SOURCE EXTRACT.
● ● ● ● ● ● ●
The Man from Snowy River: Arena Spectacular is a musical by David Atkins and Ignatius Jones, based on the poem The Man from Snowy River, written by Banjo Paterson.

All poetry narrated in the musical was written by Banjo Paterson, including "Waltzing Matilda" (for which the music was written by M. Cowan).

Bruce Rowland composed the instrumental music for both the 1982 film The Man from Snowy River film and its sequel 1988 film The Man from Snowy River II (American title for the 1988 sequel: "Return to Snowy River").  Rowland composed special arrangements of some of his music for "The Man from Snowy River: Arena Spectacular" musical and also conducted the orchestra.

Lee Kernaghan and Garth Porter wrote the music and lyrics for the country songs.  Lee Kernaghan also sang some of the country songs (which he had already recorded on some of his albums), during the concert scene.

AT the ARIA Music Awards of 2002, the soundtrack won Best Original Soundtrack, Cast or Show Album.
● ● ● ● ● ● ●
RECORDED DATA.
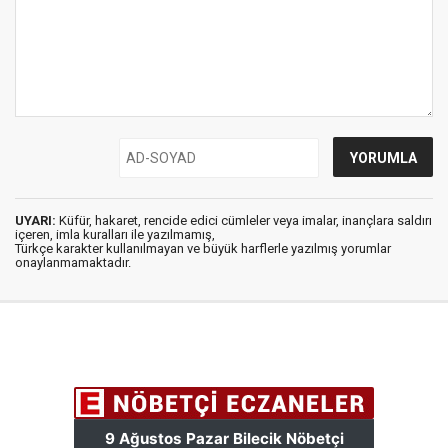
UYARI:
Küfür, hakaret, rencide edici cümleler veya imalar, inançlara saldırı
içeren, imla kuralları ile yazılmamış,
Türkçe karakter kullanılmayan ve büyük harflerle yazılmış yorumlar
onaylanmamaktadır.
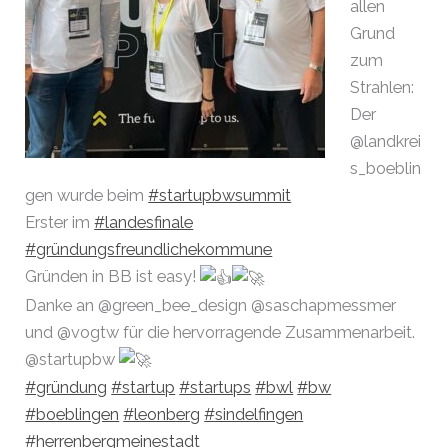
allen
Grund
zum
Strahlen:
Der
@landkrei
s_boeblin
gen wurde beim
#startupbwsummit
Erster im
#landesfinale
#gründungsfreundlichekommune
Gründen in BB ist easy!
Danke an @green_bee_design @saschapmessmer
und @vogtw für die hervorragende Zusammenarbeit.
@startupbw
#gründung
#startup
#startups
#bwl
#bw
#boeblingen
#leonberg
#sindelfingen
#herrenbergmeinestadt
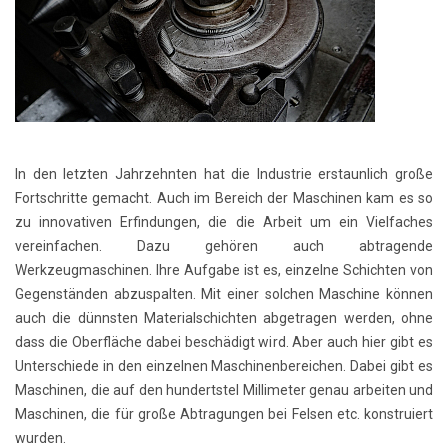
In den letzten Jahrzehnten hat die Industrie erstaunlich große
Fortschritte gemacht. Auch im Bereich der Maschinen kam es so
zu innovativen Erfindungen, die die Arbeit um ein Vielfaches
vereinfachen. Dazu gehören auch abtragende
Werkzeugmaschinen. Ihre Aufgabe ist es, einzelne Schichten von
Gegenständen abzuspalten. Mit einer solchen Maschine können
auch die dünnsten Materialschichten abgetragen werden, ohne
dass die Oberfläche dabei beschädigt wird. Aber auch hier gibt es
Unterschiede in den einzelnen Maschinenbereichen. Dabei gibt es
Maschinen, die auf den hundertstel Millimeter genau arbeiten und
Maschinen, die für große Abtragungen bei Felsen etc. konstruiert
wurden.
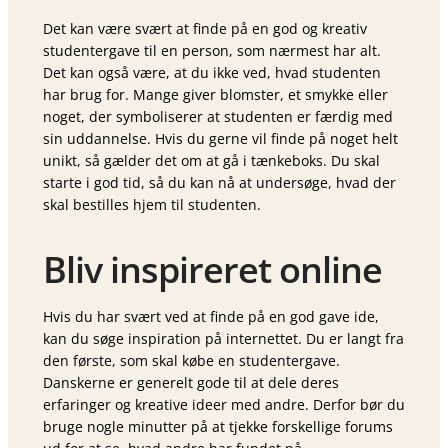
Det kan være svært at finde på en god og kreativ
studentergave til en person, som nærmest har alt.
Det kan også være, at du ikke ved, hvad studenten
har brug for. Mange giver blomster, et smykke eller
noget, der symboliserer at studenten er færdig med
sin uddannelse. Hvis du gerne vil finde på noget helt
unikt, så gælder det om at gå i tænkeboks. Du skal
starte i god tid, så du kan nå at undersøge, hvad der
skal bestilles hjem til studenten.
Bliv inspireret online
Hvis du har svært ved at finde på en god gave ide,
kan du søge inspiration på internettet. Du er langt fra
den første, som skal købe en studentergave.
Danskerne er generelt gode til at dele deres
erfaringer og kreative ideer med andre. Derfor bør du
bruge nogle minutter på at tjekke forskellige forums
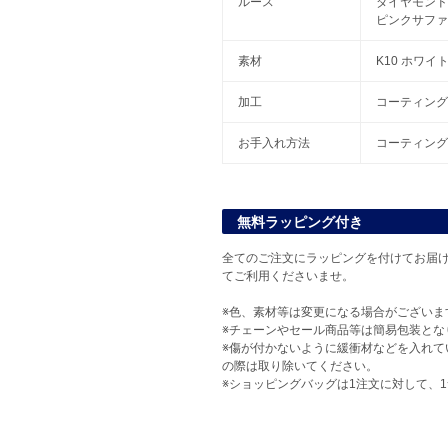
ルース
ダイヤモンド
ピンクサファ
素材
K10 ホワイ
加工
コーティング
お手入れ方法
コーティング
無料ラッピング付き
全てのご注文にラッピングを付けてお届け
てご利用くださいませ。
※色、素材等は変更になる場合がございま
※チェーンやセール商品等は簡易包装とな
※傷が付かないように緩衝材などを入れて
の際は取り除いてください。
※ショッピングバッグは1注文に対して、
● ● ● ● ● ● ●
JOB. Reproduce the passage on the Snowy River musical word for word, from "The Man from Snowy River: Arena Spectacular is" up to and including "the concert scene.". The entries come from a separate source, unrelated to the passage on the musical.

RESPONSE AREA.
The Man from Snowy River: Arena Spectacular is a musical by David Atkins and Ignatius Jones, based on the poem The Man from Snowy River, written by Banjo Paterson.

All poetry narrated in the musical was written by Banjo Paterson, including "Waltzing Matilda" (for which the music was written by M. Cowan).

Bruce Rowland composed the instrumental music for both the 1982 film The Man from Snowy River film and its sequel 1988 film The Man from Snowy River II (American title for the 1988 sequel: "Return to Snowy River").  Rowland composed special arrangements of some of his music for "The Man from Snowy River: Arena Spectacular" musical and also conducted the orchestra.

Lee Kernaghan and Garth Porter wrote the music and lyrics for the country songs.  Lee Kernaghan also sang some of the country songs (which he had already recorded on some of his albums), during the concert scene.